* Exercise prompt:
Read the entries below and pull out each line with the string "concat".
---- Data supplied
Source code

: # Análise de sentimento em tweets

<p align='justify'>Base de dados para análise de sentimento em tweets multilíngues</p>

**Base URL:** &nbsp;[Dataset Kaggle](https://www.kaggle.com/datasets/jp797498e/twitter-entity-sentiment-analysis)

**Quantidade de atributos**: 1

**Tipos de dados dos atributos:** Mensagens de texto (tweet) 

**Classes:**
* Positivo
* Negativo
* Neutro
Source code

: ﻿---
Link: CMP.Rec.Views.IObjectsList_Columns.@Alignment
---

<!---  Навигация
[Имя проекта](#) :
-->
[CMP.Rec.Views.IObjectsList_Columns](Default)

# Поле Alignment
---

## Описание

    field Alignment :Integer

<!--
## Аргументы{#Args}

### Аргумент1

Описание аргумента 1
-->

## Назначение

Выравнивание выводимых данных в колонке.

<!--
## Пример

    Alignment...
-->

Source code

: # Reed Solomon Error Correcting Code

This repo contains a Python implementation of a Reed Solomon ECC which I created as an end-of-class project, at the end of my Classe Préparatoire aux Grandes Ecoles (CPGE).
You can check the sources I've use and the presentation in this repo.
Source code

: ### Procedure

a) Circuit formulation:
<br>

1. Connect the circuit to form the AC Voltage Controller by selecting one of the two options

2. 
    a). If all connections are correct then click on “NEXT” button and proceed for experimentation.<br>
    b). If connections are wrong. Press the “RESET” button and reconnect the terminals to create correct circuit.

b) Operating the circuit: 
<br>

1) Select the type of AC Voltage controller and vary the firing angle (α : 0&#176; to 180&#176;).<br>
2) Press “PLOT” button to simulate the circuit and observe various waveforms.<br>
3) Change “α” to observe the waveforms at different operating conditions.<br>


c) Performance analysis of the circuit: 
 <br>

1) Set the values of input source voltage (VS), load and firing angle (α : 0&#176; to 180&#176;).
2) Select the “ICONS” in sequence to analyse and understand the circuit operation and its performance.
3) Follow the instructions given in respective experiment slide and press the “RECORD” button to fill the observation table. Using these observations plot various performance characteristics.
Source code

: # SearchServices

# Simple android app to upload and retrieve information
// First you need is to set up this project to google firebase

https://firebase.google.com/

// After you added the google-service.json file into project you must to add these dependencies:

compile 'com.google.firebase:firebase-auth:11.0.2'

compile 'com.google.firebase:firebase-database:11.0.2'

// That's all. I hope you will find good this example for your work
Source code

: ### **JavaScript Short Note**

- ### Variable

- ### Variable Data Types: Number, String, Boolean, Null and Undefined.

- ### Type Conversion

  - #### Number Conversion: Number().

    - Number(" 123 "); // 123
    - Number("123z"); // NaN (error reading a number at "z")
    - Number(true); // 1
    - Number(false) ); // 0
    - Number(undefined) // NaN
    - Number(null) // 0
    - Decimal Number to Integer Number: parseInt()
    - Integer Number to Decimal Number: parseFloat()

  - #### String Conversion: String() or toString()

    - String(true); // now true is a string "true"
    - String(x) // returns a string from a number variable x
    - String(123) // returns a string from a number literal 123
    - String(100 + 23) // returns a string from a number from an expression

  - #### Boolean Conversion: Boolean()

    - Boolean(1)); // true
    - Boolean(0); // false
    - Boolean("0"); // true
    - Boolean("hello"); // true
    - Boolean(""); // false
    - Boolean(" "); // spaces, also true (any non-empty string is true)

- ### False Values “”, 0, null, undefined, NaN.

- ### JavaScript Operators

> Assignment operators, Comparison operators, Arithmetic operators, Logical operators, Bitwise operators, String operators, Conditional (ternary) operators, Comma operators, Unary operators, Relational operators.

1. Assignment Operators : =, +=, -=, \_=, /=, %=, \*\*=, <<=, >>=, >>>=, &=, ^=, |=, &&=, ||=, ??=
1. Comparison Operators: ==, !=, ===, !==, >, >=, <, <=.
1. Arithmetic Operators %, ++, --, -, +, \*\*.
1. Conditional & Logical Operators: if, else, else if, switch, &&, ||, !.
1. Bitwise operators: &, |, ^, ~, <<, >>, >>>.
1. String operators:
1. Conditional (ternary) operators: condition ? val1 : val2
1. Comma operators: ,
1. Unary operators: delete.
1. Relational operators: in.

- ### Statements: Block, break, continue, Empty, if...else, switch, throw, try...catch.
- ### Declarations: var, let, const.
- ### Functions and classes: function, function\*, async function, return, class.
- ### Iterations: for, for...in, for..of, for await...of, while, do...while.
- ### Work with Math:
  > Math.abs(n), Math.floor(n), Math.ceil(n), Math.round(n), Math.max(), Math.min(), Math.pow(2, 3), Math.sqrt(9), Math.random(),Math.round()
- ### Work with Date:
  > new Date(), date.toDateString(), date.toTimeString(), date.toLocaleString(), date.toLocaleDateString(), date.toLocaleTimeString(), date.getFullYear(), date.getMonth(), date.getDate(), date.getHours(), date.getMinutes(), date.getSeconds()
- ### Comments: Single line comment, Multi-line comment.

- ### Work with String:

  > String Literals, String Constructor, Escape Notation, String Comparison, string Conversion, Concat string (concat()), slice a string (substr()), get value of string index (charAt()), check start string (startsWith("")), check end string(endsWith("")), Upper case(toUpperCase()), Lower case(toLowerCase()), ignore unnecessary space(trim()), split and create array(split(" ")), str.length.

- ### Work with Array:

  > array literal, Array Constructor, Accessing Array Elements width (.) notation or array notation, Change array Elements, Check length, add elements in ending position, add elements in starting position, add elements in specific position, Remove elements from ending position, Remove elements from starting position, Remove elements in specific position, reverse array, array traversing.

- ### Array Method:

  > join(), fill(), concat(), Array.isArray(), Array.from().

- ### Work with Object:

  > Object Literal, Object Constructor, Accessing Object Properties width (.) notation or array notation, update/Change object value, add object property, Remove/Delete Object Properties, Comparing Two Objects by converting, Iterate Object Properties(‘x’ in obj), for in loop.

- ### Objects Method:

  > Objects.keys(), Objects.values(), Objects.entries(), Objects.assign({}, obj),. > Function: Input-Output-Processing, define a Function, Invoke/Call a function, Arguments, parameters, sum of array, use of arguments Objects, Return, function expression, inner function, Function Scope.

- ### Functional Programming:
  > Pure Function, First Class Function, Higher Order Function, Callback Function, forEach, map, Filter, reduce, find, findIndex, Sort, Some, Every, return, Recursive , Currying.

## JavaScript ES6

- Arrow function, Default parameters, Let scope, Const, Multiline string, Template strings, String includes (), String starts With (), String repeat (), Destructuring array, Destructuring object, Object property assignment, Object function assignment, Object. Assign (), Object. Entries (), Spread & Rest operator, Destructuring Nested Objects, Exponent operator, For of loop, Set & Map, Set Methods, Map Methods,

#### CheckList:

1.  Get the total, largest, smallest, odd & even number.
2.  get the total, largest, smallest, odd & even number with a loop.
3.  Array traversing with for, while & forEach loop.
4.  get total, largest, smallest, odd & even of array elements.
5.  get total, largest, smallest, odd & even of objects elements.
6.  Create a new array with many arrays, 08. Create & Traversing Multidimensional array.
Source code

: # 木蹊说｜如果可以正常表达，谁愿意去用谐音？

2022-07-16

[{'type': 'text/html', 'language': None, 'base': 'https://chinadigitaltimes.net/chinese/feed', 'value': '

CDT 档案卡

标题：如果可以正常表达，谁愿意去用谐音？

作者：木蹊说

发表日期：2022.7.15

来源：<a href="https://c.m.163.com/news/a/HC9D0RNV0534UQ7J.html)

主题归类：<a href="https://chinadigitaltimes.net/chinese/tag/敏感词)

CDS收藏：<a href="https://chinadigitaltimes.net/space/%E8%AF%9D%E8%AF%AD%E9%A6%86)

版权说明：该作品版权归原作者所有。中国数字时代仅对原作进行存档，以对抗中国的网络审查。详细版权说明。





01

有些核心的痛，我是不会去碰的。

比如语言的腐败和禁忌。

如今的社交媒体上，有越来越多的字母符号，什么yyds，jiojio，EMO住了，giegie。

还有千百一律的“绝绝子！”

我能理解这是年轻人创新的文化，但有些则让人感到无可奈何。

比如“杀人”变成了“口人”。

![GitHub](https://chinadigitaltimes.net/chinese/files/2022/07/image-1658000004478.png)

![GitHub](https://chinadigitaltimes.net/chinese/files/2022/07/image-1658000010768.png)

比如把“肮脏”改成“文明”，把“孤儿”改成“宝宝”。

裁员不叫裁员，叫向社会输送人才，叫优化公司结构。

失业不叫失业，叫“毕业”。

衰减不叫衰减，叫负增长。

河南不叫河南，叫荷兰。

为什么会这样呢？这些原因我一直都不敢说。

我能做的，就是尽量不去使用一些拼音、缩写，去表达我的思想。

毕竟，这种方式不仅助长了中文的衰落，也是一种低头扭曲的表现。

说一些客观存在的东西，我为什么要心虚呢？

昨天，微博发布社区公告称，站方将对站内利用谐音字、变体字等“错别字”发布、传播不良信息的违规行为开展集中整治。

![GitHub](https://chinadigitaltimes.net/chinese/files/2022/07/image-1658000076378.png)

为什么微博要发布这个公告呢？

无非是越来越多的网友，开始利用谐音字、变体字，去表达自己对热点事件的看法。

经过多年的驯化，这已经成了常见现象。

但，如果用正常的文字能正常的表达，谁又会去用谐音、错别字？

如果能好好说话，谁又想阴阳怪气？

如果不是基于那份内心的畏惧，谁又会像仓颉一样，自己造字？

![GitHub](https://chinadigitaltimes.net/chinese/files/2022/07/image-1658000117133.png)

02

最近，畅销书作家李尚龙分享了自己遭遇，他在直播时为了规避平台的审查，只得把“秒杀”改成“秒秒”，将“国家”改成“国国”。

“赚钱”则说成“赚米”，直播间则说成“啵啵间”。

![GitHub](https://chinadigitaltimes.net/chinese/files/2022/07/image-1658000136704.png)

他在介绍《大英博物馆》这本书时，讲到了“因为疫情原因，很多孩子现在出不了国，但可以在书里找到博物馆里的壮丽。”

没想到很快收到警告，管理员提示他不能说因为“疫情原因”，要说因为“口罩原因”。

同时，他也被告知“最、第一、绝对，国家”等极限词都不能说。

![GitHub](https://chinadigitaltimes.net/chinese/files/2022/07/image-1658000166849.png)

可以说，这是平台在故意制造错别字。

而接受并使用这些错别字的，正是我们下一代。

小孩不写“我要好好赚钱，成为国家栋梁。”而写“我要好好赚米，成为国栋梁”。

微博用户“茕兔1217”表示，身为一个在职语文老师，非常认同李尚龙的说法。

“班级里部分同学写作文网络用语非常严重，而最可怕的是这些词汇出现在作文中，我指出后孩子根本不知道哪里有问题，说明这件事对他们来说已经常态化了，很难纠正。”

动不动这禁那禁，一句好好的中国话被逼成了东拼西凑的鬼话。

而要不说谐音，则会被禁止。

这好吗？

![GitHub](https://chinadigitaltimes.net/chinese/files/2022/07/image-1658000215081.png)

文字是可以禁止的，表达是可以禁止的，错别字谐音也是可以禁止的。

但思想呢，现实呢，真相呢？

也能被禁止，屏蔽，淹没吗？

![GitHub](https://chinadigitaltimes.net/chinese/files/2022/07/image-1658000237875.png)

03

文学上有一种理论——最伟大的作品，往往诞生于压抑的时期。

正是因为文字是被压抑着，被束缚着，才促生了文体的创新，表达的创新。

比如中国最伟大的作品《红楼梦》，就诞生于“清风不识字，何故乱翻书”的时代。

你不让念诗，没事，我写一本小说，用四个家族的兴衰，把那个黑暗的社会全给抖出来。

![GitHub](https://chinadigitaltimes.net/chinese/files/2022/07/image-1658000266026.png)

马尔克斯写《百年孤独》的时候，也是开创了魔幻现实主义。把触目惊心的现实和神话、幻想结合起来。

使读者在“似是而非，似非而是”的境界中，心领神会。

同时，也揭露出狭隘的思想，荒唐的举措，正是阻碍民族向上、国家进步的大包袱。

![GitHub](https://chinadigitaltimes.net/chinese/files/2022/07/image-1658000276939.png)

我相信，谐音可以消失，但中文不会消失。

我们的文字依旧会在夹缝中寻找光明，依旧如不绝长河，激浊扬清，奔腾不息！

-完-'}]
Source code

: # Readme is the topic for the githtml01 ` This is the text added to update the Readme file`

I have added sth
--------
* Task answer:
  > String Literals, String Constructor, Escape Notation, String Comparison, string Conversion, Concat string (concat()), slice a string (substr()), get value of string index (charAt()), check start string (startsWith("")), check end string(endsWith("")), Upper case(toUpperCase()), Lower case(toLowerCase()), ignore unnecessary space(trim()), split and create array(split(" ")), str.length.
  > join(), fill(), concat(), Array.isArray(), Array.from().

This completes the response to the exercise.